On August 22, 2016 NSF EPSCoR announced Track-2 awards. Designed to build multi-jurisdictional collaborations, these awards cover two priorities: Research into fundamental questions about the brain and Research at the nexus of food, energy and water. Montana was awarded to work on 2 Track-2 projects.
The first is a $6M research project led by Montana State University's Benjamin Poulter (PI) and Paul Stoy (co-PI): Sustainable socio-economic, ecological, and technological scenarios for achieving global climate stabilization through negative CO2 emission policies.
This project establishes a coalition to examine the consequences of an economy based on bioenergy and "carbon capture and sequestration" (the process of capturing waste carbon dioxide from power plants and at other sites so the greenhouse gas is kept out of the atmosphere) in the Upper Missouri River Basin. The team, which includes researchers from Montana, Wyoming and South Dakota, seeks to identify a framework of carbon mitigation strategies that would minimize conflicts with food security and clean energy production priorities.
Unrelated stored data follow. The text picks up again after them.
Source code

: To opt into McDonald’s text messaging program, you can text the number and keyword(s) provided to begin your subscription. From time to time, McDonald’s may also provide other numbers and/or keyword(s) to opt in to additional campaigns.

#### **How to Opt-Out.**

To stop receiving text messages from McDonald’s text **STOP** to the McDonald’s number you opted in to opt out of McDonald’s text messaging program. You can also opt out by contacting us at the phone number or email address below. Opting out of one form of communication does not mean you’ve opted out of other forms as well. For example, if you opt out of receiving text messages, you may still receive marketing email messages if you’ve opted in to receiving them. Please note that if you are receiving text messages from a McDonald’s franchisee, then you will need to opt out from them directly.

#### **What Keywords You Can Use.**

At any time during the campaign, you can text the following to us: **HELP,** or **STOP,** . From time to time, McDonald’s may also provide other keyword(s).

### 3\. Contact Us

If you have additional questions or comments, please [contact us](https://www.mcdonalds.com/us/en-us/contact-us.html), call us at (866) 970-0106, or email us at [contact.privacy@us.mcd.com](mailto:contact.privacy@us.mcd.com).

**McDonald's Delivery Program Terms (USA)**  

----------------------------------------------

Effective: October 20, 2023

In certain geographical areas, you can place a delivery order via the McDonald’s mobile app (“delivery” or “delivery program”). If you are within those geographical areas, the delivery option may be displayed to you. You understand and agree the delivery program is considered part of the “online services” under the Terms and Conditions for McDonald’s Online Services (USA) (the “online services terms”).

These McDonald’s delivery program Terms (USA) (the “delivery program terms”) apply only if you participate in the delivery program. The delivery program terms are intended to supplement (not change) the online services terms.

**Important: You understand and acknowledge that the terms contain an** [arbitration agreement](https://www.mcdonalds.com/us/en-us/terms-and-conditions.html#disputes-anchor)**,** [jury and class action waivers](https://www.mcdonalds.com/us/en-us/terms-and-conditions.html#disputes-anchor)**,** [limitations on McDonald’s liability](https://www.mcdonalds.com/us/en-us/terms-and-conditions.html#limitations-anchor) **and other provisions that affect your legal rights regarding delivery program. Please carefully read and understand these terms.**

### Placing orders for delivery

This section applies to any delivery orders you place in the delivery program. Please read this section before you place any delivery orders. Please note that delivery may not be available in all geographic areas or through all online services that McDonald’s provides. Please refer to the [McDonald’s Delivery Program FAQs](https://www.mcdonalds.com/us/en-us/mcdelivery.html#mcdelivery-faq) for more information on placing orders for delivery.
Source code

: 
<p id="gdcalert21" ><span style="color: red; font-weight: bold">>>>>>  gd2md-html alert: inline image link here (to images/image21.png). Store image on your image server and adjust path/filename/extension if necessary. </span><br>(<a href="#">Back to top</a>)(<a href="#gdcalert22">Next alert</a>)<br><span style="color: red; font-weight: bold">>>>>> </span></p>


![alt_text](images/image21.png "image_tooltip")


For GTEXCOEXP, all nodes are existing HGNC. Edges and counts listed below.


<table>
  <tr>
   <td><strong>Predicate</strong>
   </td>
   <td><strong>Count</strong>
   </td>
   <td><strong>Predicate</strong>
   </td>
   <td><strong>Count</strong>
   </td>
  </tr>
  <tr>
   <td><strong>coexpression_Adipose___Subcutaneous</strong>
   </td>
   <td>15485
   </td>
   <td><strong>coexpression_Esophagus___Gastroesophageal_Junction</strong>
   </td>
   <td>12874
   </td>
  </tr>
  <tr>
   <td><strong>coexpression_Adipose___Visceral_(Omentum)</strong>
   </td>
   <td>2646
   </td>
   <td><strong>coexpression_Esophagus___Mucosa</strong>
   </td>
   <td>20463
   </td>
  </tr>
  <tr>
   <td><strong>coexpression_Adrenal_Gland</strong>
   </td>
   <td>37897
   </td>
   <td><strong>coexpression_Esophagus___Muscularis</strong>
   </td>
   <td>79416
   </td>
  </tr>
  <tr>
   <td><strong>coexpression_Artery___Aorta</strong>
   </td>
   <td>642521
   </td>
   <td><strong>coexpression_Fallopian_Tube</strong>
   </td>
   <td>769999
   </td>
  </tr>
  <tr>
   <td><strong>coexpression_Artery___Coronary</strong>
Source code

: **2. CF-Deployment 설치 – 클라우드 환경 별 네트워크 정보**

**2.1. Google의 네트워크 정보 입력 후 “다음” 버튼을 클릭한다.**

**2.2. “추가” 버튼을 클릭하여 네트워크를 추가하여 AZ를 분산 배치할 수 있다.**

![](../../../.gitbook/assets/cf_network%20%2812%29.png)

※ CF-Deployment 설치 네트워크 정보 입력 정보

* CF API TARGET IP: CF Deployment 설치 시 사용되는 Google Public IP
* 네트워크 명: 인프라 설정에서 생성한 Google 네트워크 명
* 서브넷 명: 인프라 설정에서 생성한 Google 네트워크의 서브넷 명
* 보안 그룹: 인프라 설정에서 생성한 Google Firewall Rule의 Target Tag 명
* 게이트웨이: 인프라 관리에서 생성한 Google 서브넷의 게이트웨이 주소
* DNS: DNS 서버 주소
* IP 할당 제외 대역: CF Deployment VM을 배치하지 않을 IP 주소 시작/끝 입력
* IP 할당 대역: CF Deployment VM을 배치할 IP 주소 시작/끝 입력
Montana State University's Charles Gray is a co-PI on Neural Basis of Attention led by Dartmouth University.
Focused attention is critical to countless daily tasks, from operating machinery to maintaining safety in high security settings. This project forms a consortium of neuroscientists in New Hampshire, Montana, Rhode Island and Nevada to develop a greater understanding of attention. The goal of this project is to develop a unified model of attention that applies across multiple domains, from single cells to large brain circuits. The consortium expects to establish lasting collaborations, build industrial partnerships, expand the neuroscience workforce, and extend educational opportunities to traditionally disadvantaged groups.